A pair of letters in today's Wall Street Journal question the validity of CPI and the Fed's wisdom only focusing on core inflation. One respondent states that higher food and energy prices are not a tax on growth and are being passed through to consumers. Let's discuss.
First, companies truly do not have much pricing power. Outside of fairly inelastic sectors of the economy, what prices have risen? Do televisions cost more? How about computers? Clothing? Nope, most prices are only modestly higher. Raise your prices and 100 producers are waiting in line to take your place.

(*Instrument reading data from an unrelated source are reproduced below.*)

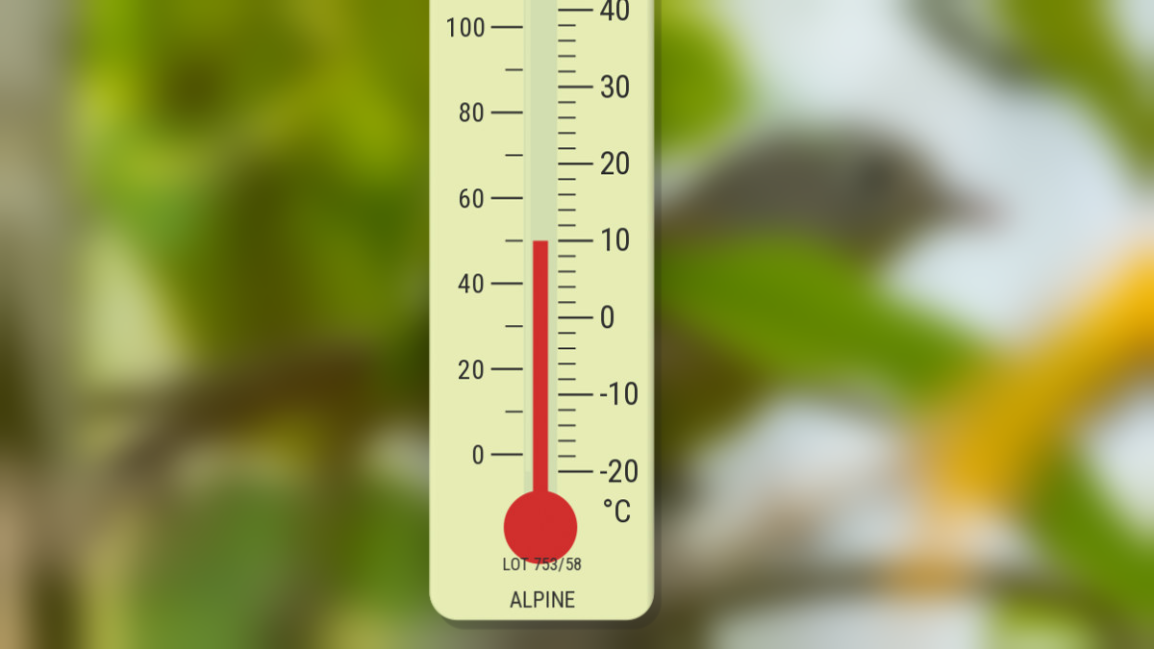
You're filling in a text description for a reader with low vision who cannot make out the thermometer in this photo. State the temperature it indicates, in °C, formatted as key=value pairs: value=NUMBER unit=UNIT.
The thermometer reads value=10 unit=°C
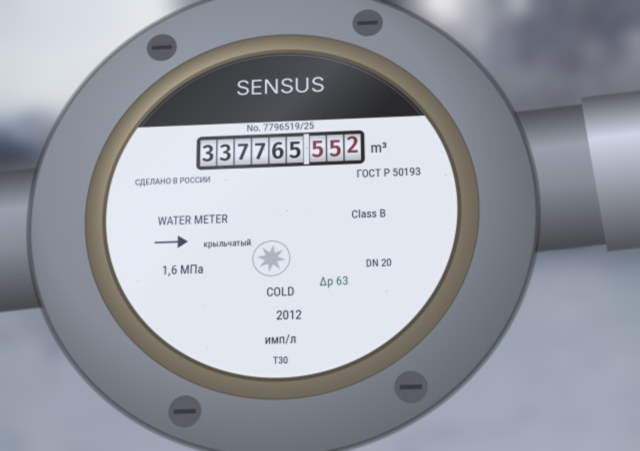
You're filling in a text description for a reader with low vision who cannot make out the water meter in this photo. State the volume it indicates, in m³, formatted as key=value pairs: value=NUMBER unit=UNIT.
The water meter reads value=337765.552 unit=m³
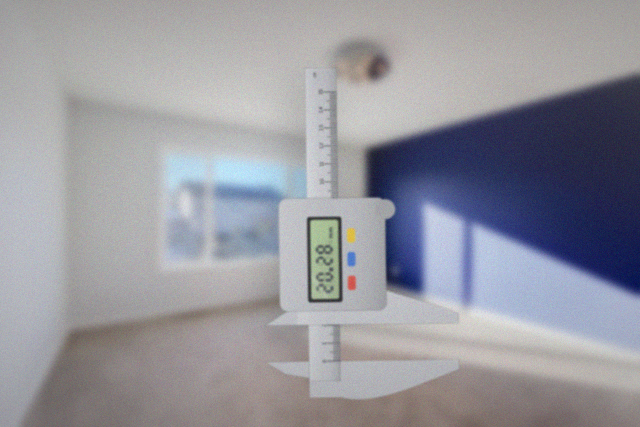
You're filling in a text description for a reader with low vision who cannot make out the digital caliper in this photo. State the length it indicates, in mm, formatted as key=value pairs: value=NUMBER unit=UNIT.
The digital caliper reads value=20.28 unit=mm
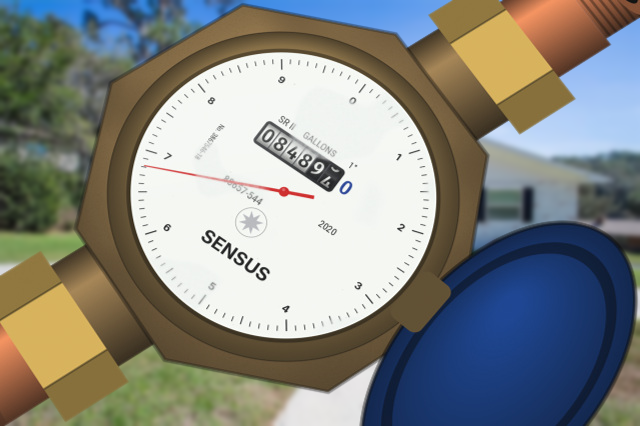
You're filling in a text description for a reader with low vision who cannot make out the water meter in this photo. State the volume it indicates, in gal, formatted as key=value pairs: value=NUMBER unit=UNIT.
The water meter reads value=848936.8 unit=gal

What about the disconnect between PPI and CPI. PPI was 7.4% (YoY) as per the last report, but CPI was 4.3% (YoY). Sure doesn't look like producers can pass inflation through to me. Think there is a conspiracy in the numbers? If so, you should ask the people in the black helicopters buzzing your home.
Think that higher fuel and energy prices don't act as taxes on growth? If you are a family of four making about $75,000 total and your food an fuel bill is rising through the roof, where is the money coming from to feed your family and drive to work? It is coming from discretionary spending.
Think the Fed ignores headline inflation? Not at all, bit it knows that at best, food and energy prices sap funds from discretionary spending and, at worst, the Fed has no effect on food and energy prices. Dallas Fed President Fisher said as much today.
The truth is that the Fed could raise the Fed Funds rate to 10.00% and wit would have little effect on food and energy prices. People will eat, heat their homes and fuel their vehicles to get to work at the expense of discretionary spending.
All these are truths. However, although the Fed has trouble halting inflation, it can easily cause inflation. By lowering rates, it makes U.S. denominated securities less attractive and causes the dollar to weaken. If the dollar is worth less versus foreign currencies, foreign-made goods can cost more (China has enough margin to keep prices in check, but China is not the largest U.S. trading partner). Conversely, U.S. made goods cost less overseas.
The Fed IS helping to fuel inflation. It may even be contributing to higher oil prices. Why doesn't Mr. Bernanke take a page out of Paul Volcker's book? Because the banking system is in deep trouble and Mr. Bernanke knows it. Just wait until banks and brokers report earnings this month and next.
1 comment:
The Fed will start to take notice of inflation only when the FOMC starts getting charged for their steak dinner and Cabernet every six weeks. Otherwise, let them eat cake.